[PROVIDED TEXT]:
• • • • • • •

IBM Patches Pair of Security Flaws in iAccess for Windows 7.1
December 2, 2015 Alex Woodie
IBM last month revealed the presence of a pair of security vulnerabilities in iAccess for Windows 7.1, including one that could allow a local cybercriminal to take control of the Windows PC running the iAccess software, and another that could be used to launch a denial of service attack. Big Blue patched both flaws with a PTF.
IBM provided some details of the security flaws with a Security Bulletin N1020996 published November 18, which is the same day it released PTF number SI57907 to fix the flaws in iAccess for Windows 7.1.
The buffer overflow flaw that was given the name CVE-2015-2023 is the more severe of the two flaws. According to John Page of hyp3rlinx, the firm that’s been given credit for first finding the vulnerabilities. The CVE-2015-2023 flaw carries a “high” severity level.
This specific buffer overflow flaw exists in iAccess’s “Cwbrxd.exe” service, according to Page’s hyp3rlinx’s webpage. That service utilizes the Incoming Remote Command (IRC) function for submitting remote commands from an IBM i server to execute on a PC, he says. “A local attacker could overflow a buffer and execute arbitrary code on the Windows PC,” Page writes.
It’s important to note that, while the Windows PC running iAccess (not the IBM i server itself) is the target of this buffer overflow flaw, that doesn’t necessarily mean there is no threat to the IBM i server. The hodge-podge of various equipment and computers surrounding an IBM i server–rather than flaws in IBM i system software itself–usually pose the biggest security vulnerabilities for any given installation, IBM i security pros tell IT Jungle.

• • • • • • •

[TASK INSTRUCTIONS]:
**A)** Answer these questions from the article on the iAccess security flaws, one per line, marked (i), (ii) and (iii):
(i) What is the number of the PTF IBM released to fix the flaws?
(ii) In which iAccess service does the buffer overflow flaw exist?
(iii) According to IBM i security pros, what usually poses the biggest security vulnerabilities for an installation?
**B)** Reproduce the passage of the article on the iAccess security flaws word for word. Begin at the words "This specific buffer" and stop after "tell IT Jungle.".
**C)** Write the next part of the article on the iAccess security flaws, starting after its last sentence.
Nothing in the material that comes after the article on the iAccess security flaws has any bearing here.

• • • • • • •

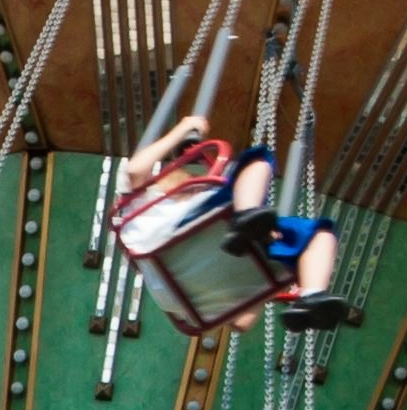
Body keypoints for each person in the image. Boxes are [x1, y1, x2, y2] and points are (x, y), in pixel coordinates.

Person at [113, 114, 349, 332]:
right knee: (258, 159)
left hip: (187, 297)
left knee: (321, 233)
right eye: (194, 186)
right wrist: (184, 127)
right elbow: (135, 170)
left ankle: (311, 297)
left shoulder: (138, 214)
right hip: (183, 244)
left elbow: (241, 323)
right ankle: (248, 218)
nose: (197, 188)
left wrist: (268, 283)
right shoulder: (144, 201)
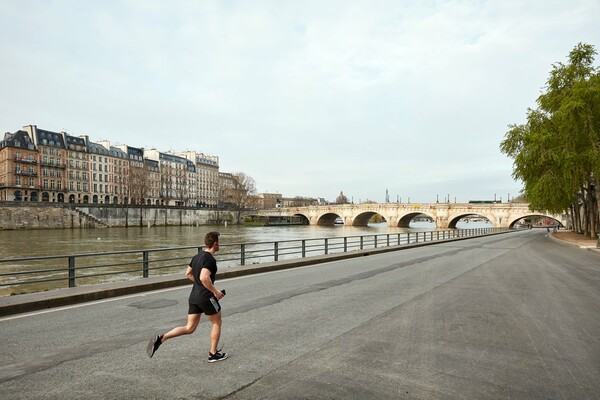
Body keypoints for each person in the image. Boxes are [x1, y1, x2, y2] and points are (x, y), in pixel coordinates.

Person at [147, 231, 228, 362]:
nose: (219, 245)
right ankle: (213, 354)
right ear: (215, 244)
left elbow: (188, 274)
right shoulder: (210, 259)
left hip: (194, 297)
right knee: (217, 322)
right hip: (206, 297)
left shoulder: (196, 257)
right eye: (219, 243)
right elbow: (203, 277)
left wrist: (200, 284)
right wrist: (215, 291)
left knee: (189, 328)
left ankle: (162, 338)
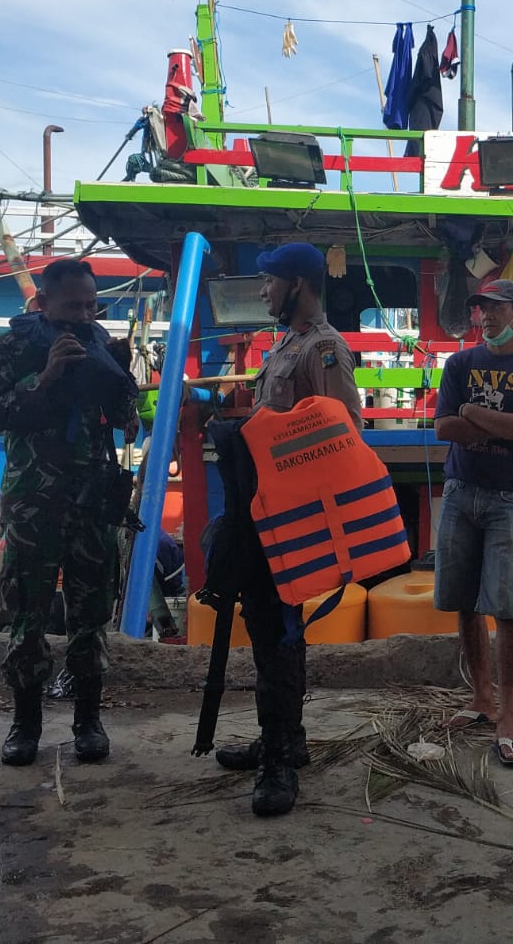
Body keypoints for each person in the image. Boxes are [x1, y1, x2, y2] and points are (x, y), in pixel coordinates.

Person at [213, 242, 361, 817]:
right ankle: (287, 740)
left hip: (291, 520)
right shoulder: (287, 345)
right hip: (266, 514)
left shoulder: (323, 347)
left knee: (277, 632)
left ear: (297, 283)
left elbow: (341, 431)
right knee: (271, 629)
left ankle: (277, 762)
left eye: (270, 281)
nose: (262, 291)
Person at [0, 258, 138, 769]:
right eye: (73, 306)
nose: (84, 315)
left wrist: (123, 384)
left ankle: (88, 722)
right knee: (28, 613)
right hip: (34, 501)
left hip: (91, 500)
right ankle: (25, 725)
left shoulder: (98, 342)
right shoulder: (11, 348)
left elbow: (125, 421)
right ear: (43, 303)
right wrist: (43, 378)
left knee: (91, 614)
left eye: (91, 306)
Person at [432, 279, 513, 768]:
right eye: (481, 308)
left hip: (510, 498)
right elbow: (444, 428)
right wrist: (507, 427)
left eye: (496, 308)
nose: (485, 316)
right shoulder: (459, 363)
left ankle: (508, 717)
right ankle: (481, 699)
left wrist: (471, 411)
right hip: (460, 491)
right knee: (464, 603)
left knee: (506, 608)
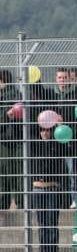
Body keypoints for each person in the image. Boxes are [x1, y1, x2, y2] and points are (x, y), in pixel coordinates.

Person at [30, 126, 69, 252]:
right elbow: (17, 136)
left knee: (52, 222)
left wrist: (60, 125)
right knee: (42, 224)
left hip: (52, 188)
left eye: (48, 130)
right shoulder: (34, 144)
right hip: (38, 188)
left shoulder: (56, 144)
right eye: (42, 130)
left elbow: (67, 146)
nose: (45, 133)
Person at [1, 69, 22, 215]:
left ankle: (4, 206)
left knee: (8, 175)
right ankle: (20, 204)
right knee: (16, 173)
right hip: (14, 140)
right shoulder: (18, 95)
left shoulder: (13, 96)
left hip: (7, 141)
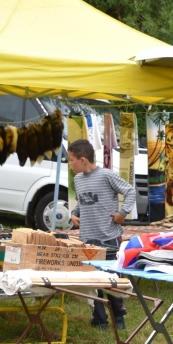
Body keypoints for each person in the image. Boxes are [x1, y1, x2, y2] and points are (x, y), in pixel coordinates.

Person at [68, 139, 136, 330]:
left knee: (111, 278)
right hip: (87, 239)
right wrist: (74, 214)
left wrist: (123, 214)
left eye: (71, 160)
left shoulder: (106, 176)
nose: (70, 164)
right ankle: (99, 318)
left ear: (82, 160)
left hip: (108, 237)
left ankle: (118, 316)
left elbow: (130, 191)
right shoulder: (78, 180)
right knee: (92, 279)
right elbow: (83, 201)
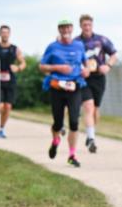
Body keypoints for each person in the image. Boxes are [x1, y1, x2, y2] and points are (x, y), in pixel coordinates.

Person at [40, 19, 90, 167]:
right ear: (59, 30)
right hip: (57, 88)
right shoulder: (52, 47)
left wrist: (86, 70)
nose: (66, 30)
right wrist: (58, 67)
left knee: (74, 122)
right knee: (58, 123)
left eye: (68, 27)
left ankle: (72, 155)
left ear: (72, 28)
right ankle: (55, 141)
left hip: (74, 87)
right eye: (62, 27)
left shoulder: (79, 45)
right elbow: (42, 66)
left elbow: (85, 64)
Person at [77, 14, 117, 153]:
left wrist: (108, 66)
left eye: (89, 24)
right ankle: (91, 138)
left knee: (95, 109)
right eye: (84, 25)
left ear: (92, 25)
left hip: (99, 78)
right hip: (84, 79)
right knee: (88, 106)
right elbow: (72, 59)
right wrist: (82, 69)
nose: (87, 27)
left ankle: (91, 132)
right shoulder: (76, 42)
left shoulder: (101, 40)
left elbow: (113, 54)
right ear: (80, 26)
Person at [0, 26, 25, 138]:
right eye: (3, 32)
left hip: (10, 80)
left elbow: (23, 63)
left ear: (9, 34)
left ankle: (1, 128)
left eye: (6, 32)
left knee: (7, 107)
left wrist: (18, 68)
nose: (5, 34)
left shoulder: (15, 49)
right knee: (0, 106)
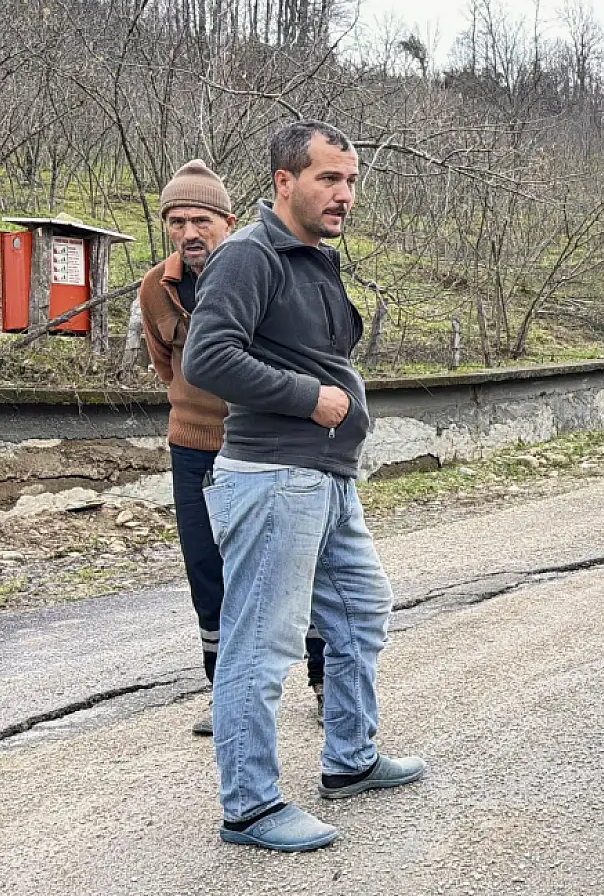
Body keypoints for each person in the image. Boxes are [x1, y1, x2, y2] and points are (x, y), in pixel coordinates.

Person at [184, 120, 424, 853]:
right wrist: (308, 396)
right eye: (328, 178)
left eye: (350, 181)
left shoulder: (314, 256)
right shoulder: (248, 255)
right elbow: (207, 357)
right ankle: (250, 806)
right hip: (273, 479)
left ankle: (350, 759)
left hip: (325, 478)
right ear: (284, 181)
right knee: (261, 644)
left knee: (359, 611)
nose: (344, 193)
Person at [138, 159, 327, 737]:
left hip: (269, 444)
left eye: (201, 220)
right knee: (207, 569)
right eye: (176, 222)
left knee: (300, 565)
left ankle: (325, 682)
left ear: (228, 220)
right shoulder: (157, 288)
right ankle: (224, 694)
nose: (189, 233)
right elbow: (166, 366)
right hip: (194, 447)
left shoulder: (262, 270)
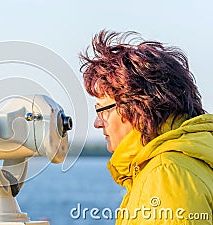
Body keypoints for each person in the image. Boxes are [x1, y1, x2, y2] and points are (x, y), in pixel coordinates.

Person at [79, 30, 213, 224]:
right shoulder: (192, 160)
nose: (98, 123)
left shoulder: (167, 176)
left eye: (103, 110)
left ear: (137, 107)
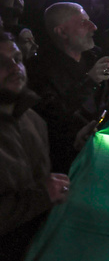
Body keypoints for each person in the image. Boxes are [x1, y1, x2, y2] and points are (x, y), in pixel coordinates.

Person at [28, 2, 109, 173]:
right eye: (83, 22)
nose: (93, 27)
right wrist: (90, 81)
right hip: (71, 161)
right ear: (62, 32)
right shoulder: (39, 69)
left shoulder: (95, 55)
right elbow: (52, 115)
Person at [0, 32, 70, 260]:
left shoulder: (32, 119)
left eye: (18, 59)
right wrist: (42, 195)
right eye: (2, 63)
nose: (15, 68)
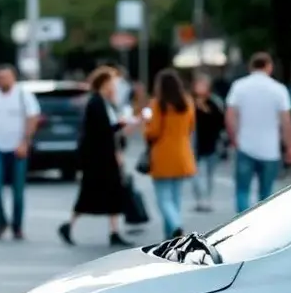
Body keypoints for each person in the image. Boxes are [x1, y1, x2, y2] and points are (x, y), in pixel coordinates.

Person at [59, 66, 129, 247]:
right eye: (112, 82)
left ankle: (114, 231)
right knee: (89, 194)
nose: (114, 86)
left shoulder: (105, 102)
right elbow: (101, 132)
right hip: (98, 159)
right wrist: (119, 126)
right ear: (104, 83)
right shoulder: (96, 103)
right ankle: (69, 225)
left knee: (112, 193)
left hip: (104, 157)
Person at [225, 52, 291, 213]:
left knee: (242, 191)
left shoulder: (239, 86)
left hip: (245, 145)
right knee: (266, 194)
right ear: (269, 67)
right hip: (270, 150)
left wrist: (234, 137)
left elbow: (230, 115)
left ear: (251, 67)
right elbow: (286, 121)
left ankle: (241, 226)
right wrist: (290, 146)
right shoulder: (279, 89)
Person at [0, 63, 40, 240]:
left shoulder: (23, 95)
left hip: (17, 148)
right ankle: (1, 221)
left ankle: (17, 226)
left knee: (18, 190)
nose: (2, 81)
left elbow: (32, 118)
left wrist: (25, 142)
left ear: (13, 78)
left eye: (5, 77)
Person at [143, 68, 196, 239]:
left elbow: (153, 132)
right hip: (182, 154)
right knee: (175, 199)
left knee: (163, 199)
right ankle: (171, 237)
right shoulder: (187, 102)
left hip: (163, 156)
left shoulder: (158, 104)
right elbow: (191, 127)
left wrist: (146, 126)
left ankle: (176, 227)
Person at [191, 73, 224, 212]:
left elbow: (220, 120)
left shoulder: (215, 101)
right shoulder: (190, 102)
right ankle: (200, 199)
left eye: (202, 84)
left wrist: (204, 108)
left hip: (212, 142)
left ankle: (208, 199)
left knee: (210, 174)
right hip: (195, 143)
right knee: (194, 174)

• • • • • • •

[RESPONSES BY ITEM NUMBER]:
**A)**
(i) SI57907
(ii) The "Cwbrxd.exe" service
(iii) The hodge-podge of various equipment and computers surrounding an IBM i server

**B)**
This specific buffer overflow flaw exists in iAccess’s “Cwbrxd.exe” service, according to Page’s hyp3rlinx’s webpage. That service utilizes the Incoming Remote Command (IRC) function for submitting remote commands from an IBM i server to execute on a PC, he says. “A local attacker could overflow a buffer and execute arbitrary code on the Windows PC,” Page writes.
It’s important to note that, while the Windows PC running iAccess (not the IBM i server itself) is the target of this buffer overflow flaw, that doesn’t necessarily mean there is no threat to the IBM i server. The hodge-podge of various equipment and computers surrounding an IBM i server–rather than flaws in IBM i system software itself–usually pose the biggest security vulnerabilities for any given installation, IBM i security pros tell IT Jungle.

**C)**
The second vulnerability, which is referred to as CVE-2015-7422, is another buffer overflow that could lead an attacker to execute a denial of service (DOS) attack. This flaw, which was caused by improper bounds checking, could enable a local attacker to overflow a buffer and cause the program to crash. It was assigned a “medium” severity level by Page.
Curiously, the Common Vulnerabilities and Exposure (CVE) database has no details for either CVE-2015-2023 or CVE-2015-7422. In both cases, the website says “this candidate has been reserved by an organization or individual that will use it when announcing a new security problem.”
IBM was notified about the flaws in iAccess for Windows 7.1 on May 21, according to the details of the flaws on Page’s hyp3rlinx webpage. That means IBM i shops were exposed to the vulnerability for 181 days after IBM first knew about the problem. That’s significantly longer than the average number of days it takes a vendor to respond, according to a recent study by NopeSec that found the average was 103 days.
It’s worth noting that IBM is in the process of depreciating the iAccess product line, which traces its roots back to the Client Access days and Operations Navigator. On its iAccess webpage, IBM notes that it has no plans to support iAccess for Windows on operating systems beyond Windows 8.1.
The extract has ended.